What could better demonstrate our diametric vehicular future than sound clips of the Volkswagen ID 3 and the Koenigsegg Jesko? Battery-electric vehicles don't make enough noise on their own, so VW partnered with composer Leslie Mandoki for the legally-mandated Acoustic Vehicle Alerting System (AVAS) that warns pedestrians and cyclists of the EV's presence. Mandoki — a German-Hungarian who once played drums in a Euro disco band called Dschinghis Khan — was asked to come up with a sound for the ID 3 that VW said "defines its identity," "radiates safety and the promise of effortless mobility," and that "must also impress with its unique character." The definition of the ID 3's single-motor, 201-horsepower character is this:
Occupants and people around the hatch can hear the sound as the car accelerates to 18.6 mph, and when reversing. At higher speeds, the sound of wind resistance and tire noise takes over.

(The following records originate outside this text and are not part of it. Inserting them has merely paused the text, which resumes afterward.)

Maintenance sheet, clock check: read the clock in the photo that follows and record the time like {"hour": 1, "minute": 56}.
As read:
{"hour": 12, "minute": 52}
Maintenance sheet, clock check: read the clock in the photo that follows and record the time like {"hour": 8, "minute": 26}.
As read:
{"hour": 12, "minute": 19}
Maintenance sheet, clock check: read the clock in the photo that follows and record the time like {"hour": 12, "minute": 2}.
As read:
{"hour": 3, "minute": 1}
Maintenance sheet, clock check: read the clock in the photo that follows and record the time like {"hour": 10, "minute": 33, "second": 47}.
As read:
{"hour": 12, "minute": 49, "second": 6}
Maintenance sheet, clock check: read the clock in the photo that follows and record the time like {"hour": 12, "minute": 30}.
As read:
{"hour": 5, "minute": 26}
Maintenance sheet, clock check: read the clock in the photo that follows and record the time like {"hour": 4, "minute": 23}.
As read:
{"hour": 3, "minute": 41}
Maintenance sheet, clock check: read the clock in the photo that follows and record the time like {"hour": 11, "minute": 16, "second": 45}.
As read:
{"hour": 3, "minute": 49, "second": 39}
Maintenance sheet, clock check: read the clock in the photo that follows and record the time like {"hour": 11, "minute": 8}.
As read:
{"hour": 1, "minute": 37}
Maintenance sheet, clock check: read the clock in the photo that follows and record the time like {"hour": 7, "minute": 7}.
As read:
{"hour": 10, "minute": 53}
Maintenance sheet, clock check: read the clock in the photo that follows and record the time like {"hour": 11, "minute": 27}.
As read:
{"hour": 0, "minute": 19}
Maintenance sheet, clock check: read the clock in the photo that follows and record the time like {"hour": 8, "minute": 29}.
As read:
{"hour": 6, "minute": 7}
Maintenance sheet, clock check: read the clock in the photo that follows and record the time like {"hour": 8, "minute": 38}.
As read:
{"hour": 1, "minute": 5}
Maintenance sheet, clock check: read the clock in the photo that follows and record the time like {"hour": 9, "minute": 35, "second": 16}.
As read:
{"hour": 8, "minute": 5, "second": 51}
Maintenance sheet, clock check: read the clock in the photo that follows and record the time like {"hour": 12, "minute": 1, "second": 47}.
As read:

As our library of AVAS tones grows, it's clear that EVs will provide a soundscape as varied as that of internal combustion engines. Here, for instance, is the industrial thrum used as the Karma Revero GT's pedestrian warning:
At the other end of the aural chamber, we have the Koenigsegg Jesko. In this case, the composer is a 5.0-liter twin-turbo V8 running on a bio-ethanol E85 blend that's almost suitable for IndyCar, powering the engine up to 1,600 horsepower. Output on pump gas will be 'only' 1,281 hp. The Swedish automaker released a clip of the exhaust note of a car in progress inside the Angelhom factory. Here's what we can look forward to:
All these sounds have a place at the table, even if we'd prefer Karma booked some time with a producer and an Autotune session. To paraphrase Sesame Street, though, one of these sounds is definitely not like the other.